# AVAILABLE RECORDS
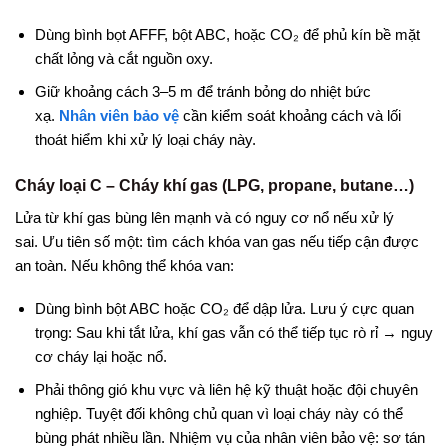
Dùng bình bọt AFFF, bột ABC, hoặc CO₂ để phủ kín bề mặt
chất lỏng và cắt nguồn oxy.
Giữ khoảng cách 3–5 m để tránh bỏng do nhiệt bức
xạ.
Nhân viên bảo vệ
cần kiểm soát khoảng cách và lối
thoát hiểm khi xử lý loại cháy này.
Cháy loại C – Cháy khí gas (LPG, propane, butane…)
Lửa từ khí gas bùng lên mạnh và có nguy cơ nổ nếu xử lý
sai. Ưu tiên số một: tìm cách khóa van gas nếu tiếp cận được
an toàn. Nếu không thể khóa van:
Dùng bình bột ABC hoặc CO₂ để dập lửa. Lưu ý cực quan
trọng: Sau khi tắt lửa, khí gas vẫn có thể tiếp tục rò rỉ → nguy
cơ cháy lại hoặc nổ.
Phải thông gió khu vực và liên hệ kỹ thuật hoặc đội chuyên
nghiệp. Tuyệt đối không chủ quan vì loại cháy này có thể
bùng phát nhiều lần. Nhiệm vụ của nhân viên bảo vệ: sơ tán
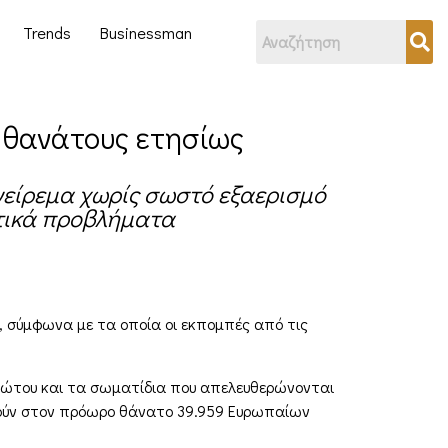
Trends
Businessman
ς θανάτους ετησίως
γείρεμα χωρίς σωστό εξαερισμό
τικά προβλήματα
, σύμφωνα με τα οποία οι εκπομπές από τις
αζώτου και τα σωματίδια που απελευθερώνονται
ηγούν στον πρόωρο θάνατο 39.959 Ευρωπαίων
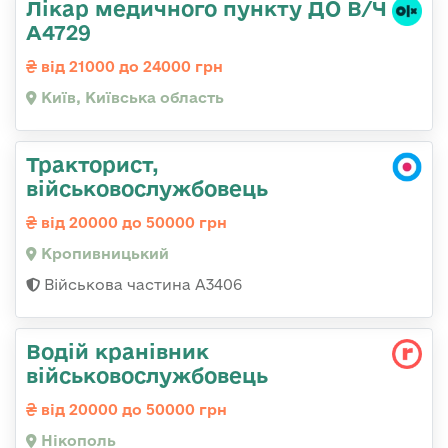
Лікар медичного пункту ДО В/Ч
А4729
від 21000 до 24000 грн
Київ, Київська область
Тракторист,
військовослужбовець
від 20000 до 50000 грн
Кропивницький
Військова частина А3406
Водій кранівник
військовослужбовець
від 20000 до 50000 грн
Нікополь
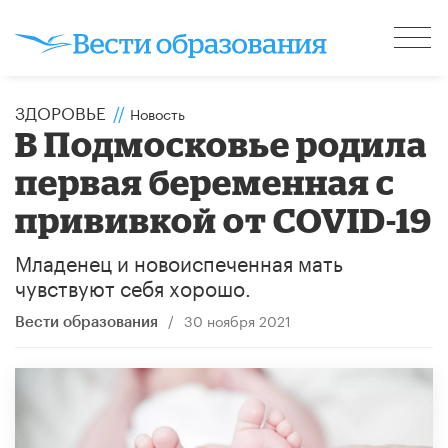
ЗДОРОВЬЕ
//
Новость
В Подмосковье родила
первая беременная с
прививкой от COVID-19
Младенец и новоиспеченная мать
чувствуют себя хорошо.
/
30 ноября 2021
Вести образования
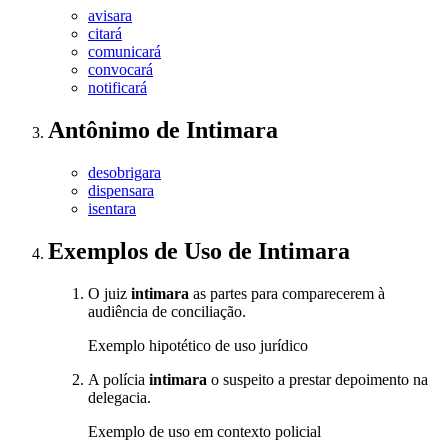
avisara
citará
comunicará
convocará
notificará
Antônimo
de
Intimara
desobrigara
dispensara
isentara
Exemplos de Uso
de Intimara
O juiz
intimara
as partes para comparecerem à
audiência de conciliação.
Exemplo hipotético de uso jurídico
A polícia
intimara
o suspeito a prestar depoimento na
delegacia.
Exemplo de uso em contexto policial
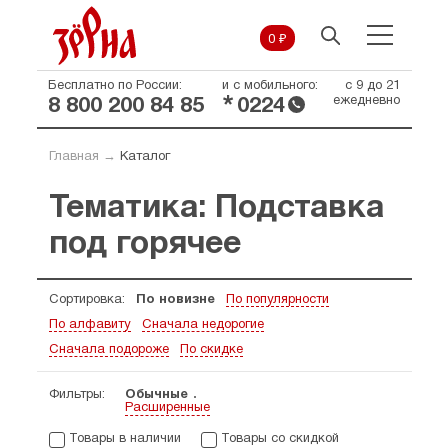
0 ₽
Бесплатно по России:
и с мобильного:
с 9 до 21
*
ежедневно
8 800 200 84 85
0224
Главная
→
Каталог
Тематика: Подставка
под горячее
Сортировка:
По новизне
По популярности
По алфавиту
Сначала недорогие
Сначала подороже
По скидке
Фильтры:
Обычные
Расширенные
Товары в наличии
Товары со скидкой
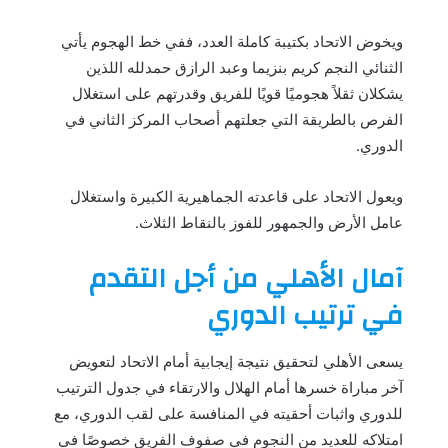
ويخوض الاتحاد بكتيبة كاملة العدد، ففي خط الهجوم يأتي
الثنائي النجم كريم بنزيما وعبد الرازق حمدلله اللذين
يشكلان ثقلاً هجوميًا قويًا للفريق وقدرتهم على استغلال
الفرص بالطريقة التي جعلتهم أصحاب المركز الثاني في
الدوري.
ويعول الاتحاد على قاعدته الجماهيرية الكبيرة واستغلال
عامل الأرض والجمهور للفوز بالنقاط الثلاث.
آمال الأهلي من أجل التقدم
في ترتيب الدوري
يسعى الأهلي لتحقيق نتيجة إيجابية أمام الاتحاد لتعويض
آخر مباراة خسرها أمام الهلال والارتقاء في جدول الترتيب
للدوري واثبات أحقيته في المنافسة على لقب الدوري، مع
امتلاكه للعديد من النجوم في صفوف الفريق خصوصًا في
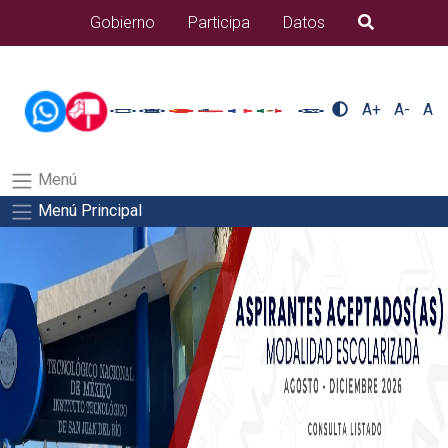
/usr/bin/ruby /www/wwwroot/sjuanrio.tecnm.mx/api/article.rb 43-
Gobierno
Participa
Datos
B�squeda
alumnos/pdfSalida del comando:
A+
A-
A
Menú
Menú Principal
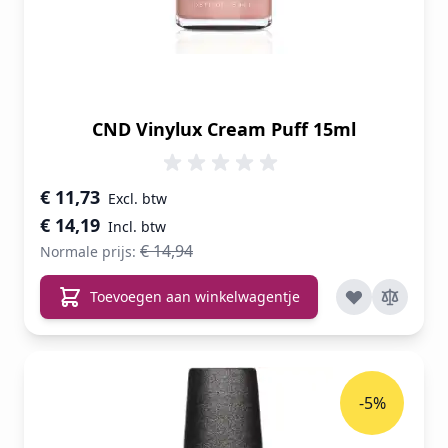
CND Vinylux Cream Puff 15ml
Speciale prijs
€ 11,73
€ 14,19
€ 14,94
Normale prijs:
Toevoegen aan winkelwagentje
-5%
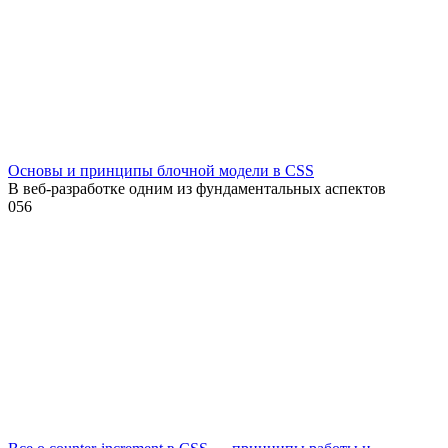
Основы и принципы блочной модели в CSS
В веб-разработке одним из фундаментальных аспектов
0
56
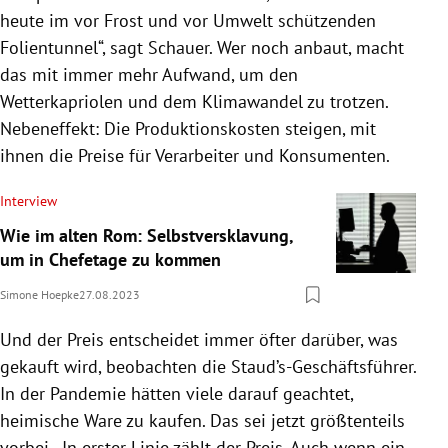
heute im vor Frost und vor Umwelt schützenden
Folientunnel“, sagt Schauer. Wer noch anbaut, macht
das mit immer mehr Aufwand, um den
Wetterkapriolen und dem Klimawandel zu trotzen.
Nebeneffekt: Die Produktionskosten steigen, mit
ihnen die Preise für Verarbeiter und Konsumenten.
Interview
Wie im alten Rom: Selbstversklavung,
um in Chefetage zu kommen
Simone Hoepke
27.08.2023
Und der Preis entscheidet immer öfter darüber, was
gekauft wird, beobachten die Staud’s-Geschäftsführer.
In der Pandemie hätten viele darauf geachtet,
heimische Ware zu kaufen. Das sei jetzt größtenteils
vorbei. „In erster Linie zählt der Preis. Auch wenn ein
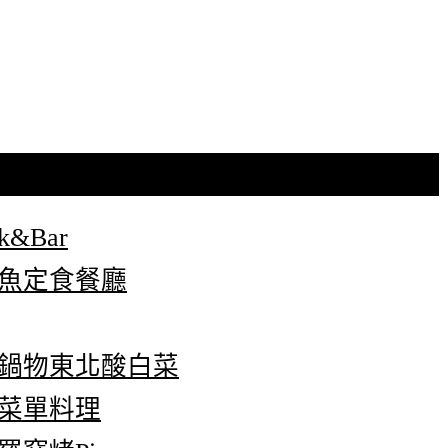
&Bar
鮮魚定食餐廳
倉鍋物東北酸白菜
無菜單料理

# EXERCISE BRIEF
Rewrite the text of all the entries above, substituting "контрактник" for every occurrence of "військовослужбовець" and leaving everything else unchanged. Omit the pictures.

# WRITTEN SOLUTION
Dùng bình bọt AFFF, bột ABC, hoặc CO₂ để phủ kín bề mặt
chất lỏng và cắt nguồn oxy.
Giữ khoảng cách 3–5 m để tránh bỏng do nhiệt bức
xạ.
Nhân viên bảo vệ
cần kiểm soát khoảng cách và lối
thoát hiểm khi xử lý loại cháy này.
Cháy loại C – Cháy khí gas (LPG, propane, butane…)
Lửa từ khí gas bùng lên mạnh và có nguy cơ nổ nếu xử lý
sai. Ưu tiên số một: tìm cách khóa van gas nếu tiếp cận được
an toàn. Nếu không thể khóa van:
Dùng bình bột ABC hoặc CO₂ để dập lửa. Lưu ý cực quan
trọng: Sau khi tắt lửa, khí gas vẫn có thể tiếp tục rò rỉ → nguy
cơ cháy lại hoặc nổ.
Phải thông gió khu vực và liên hệ kỹ thuật hoặc đội chuyên
nghiệp. Tuyệt đối không chủ quan vì loại cháy này có thể
bùng phát nhiều lần. Nhiệm vụ của nhân viên bảo vệ: sơ tán
Trends
Businessman
ς θανάτους ετησίως
γείρεμα χωρίς σωστό εξαερισμό
τικά προβλήματα
, σύμφωνα με τα οποία οι εκπομπές από τις
αζώτου και τα σωματίδια που απελευθερώνονται
ηγούν στον πρόωρο θάνατο 39.959 Ευρωπαίων
Лікар медичного пункту ДО В/Ч
А4729
від 21000 до 24000 грн
Київ, Київська область
Тракторист,
контрактник
від 20000 до 50000 грн
Кропивницький
Військова частина А3406
Водій кранівник
контрактник
від 20000 до 50000 грн
Нікополь
ЗДОРОВЬЕ
//
Новость
В Подмосковье родила
первая беременная с
прививкой от COVID-19
Младенец и новоиспеченная мать
чувствуют себя хорошо.
/
30 ноября 2021
Вести образования
avisara
citará
comunicará
convocará
notificará
Antônimo
de
Intimara
desobrigara
dispensara
isentara
Exemplos de Uso
de Intimara
O juiz
intimara
as partes para comparecerem à
audiência de conciliação.
Exemplo hipotético de uso jurídico
A polícia
intimara
o suspeito a prestar depoimento na
delegacia.
Exemplo de uso em contexto policial
0 ₽
Бесплатно по России:
и с мобильного:
с 9 до 21
*
ежедневно
8 800 200 84 85
0224
Главная
→
Каталог
Тематика: Подставка
под горячее
Сортировка:
По новизне
По популярности
По алфавиту
Сначала недорогие
Сначала подороже
По скидке
Фильтры:
Обычные
Расширенные
Товары в наличии
Товары со скидкой
ويخوض الاتحاد بكتيبة كاملة العدد، ففي خط الهجوم يأتي
الثنائي النجم كريم بنزيما وعبد الرازق حمدلله اللذين
يشكلان ثقلاً هجوميًا قويًا للفريق وقدرتهم على استغلال
الفرص بالطريقة التي جعلتهم أصحاب المركز الثاني في
الدوري.
ويعول الاتحاد على قاعدته الجماهيرية الكبيرة واستغلال
عامل الأرض والجمهور للفوز بالنقاط الثلاث.
آمال الأهلي من أجل التقدم
في ترتيب الدوري
يسعى الأهلي لتحقيق نتيجة إيجابية أمام الاتحاد لتعويض
آخر مباراة خسرها أمام الهلال والارتقاء في جدول الترتيب
للدوري واثبات أحقيته في المنافسة على لقب الدوري، مع
امتلاكه للعديد من النجوم في صفوف الفريق خصوصًا في
/usr/bin/ruby /www/wwwroot/sjuanrio.tecnm.mx/api/article.rb 43-
Gobierno
Participa
Datos
B�squeda
alumnos/pdfSalida del comando:
A+
A-
A
Menú
Menú Principal
CND Vinylux Cream Puff 15ml
Speciale prijs
€ 11,73
€ 14,19
€ 14,94
Normale prijs:
Toevoegen aan winkelwagentje
-5%
Основы и принципы блочной модели в CSS
В веб-разработке одним из фундаментальных аспектов
0
56
heute im vor Frost und vor Umwelt schützenden
Folientunnel“, sagt Schauer. Wer noch anbaut, macht
das mit immer mehr Aufwand, um den
Wetterkapriolen und dem Klimawandel zu trotzen.
Nebeneffekt: Die Produktionskosten steigen, mit
ihnen die Preise für Verarbeiter und Konsumenten.
Interview
Wie im alten Rom: Selbstversklavung,
um in Chefetage zu kommen
Simone Hoepke
27.08.2023
Und der Preis entscheidet immer öfter darüber, was
gekauft wird, beobachten die Staud’s-Geschäftsführer.
In der Pandemie hätten viele darauf geachtet,
heimische Ware zu kaufen. Das sei jetzt größtenteils
vorbei. „In erster Linie zählt der Preis. Auch wenn ein
&Bar
鮮魚定食餐廳
倉鍋物東北酸白菜
無菜單料理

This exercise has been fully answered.